One responder requested to include pre-diabetes in the scope of the Special Authority criteria

We have not received an application for the funding of a SGLT-2 inhibitor or a GLP-1 agonist for the treatment of pre-diabetes. We would welcome a funding application for the use of one or more of these medicines in the treatment of pre-diabetes.

Some responders requested to include heart failure without diabetes in the scope of the Special Authority criteria

We have not received an application for the funding of a SGLT-2 inhibitor or a GLP-1 agonist for the treatment of heart failure without diabetes. We would welcome a funding application for the use of one or more of these medicines in the treatment of heart failure without diabetes.

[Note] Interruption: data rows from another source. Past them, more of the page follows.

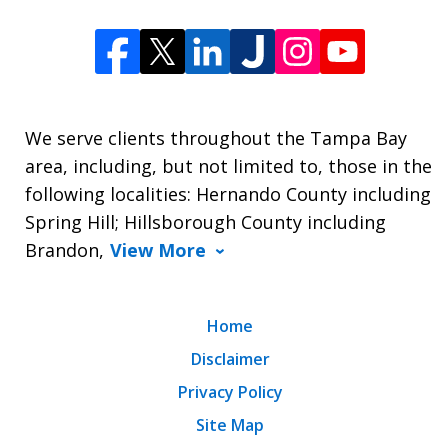
We serve clients throughout the Tampa Bay
area, including, but not limited to, those in the
following localities: Hernando County including
Spring Hill; Hillsborough County including
Brandon,
View More
Home
Disclaimer
Privacy Policy
Site Map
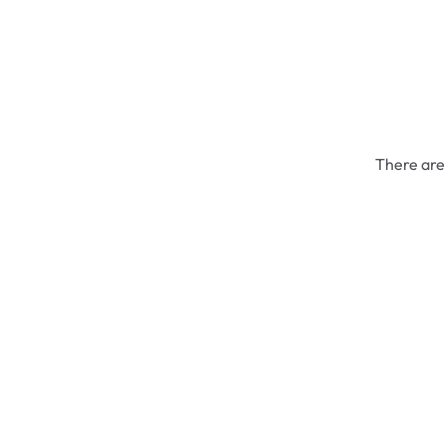
There are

One responder requested that a second SGLT-2 inhibitor be funded

The RFP sought proposals for the sole supply of a SGLT-2 inhibitor. Therefore, the funding of a second SGLT-2 inhibitor will not be possible until after the end of the sole supply period.

One responder suggested funding of medicine adherence/persistence support technology (e.g., apps) alongside the medicines for type 2 diabetes

PHARMAC staff are supportive of implementation activities that will support medicines access equity, including medicine adherence and persistence. The funding of technologies to support medicine adherence and persistence is currently considered to be outside of the scope of CPB.

Sector change requests

A number of respondents called for overall sector-wide improvement in quality of care for Māori and Pacific and other people experiencing inequitable outcomes from type 2 diabetes

PHARMAC acknowledges that significant health inequities exist in Aotearoa New Zealand, that these are unacceptable, We have shared this feedback with the Ministry of Health and we will continue to work with our sector partners to enhance PHARMAC’s equity capabilities.

A number of responders recommended nurse prescribers be able to prescribe and apply for Special Authority

The Special Authority criteria allow any relevant practitioner, which includes nurse practitioners and pharmacist prescribers, to apply for a Special Authority for these medicines.

The ability of additional health care professional types to apply for Special Authorities is managed by the Ministry of Health, and we have shared this feedback with them.

A number of responders called for subsidy of these medicines (interpreted as removing the patient co-payment), and/or for visits with prescribers and other relevant health care professionals

The policies for co-payment and patient charges for health care professional visits and dispensing of pharmaceuticals sit with the Ministry of Health, and we have shared this feedback with them.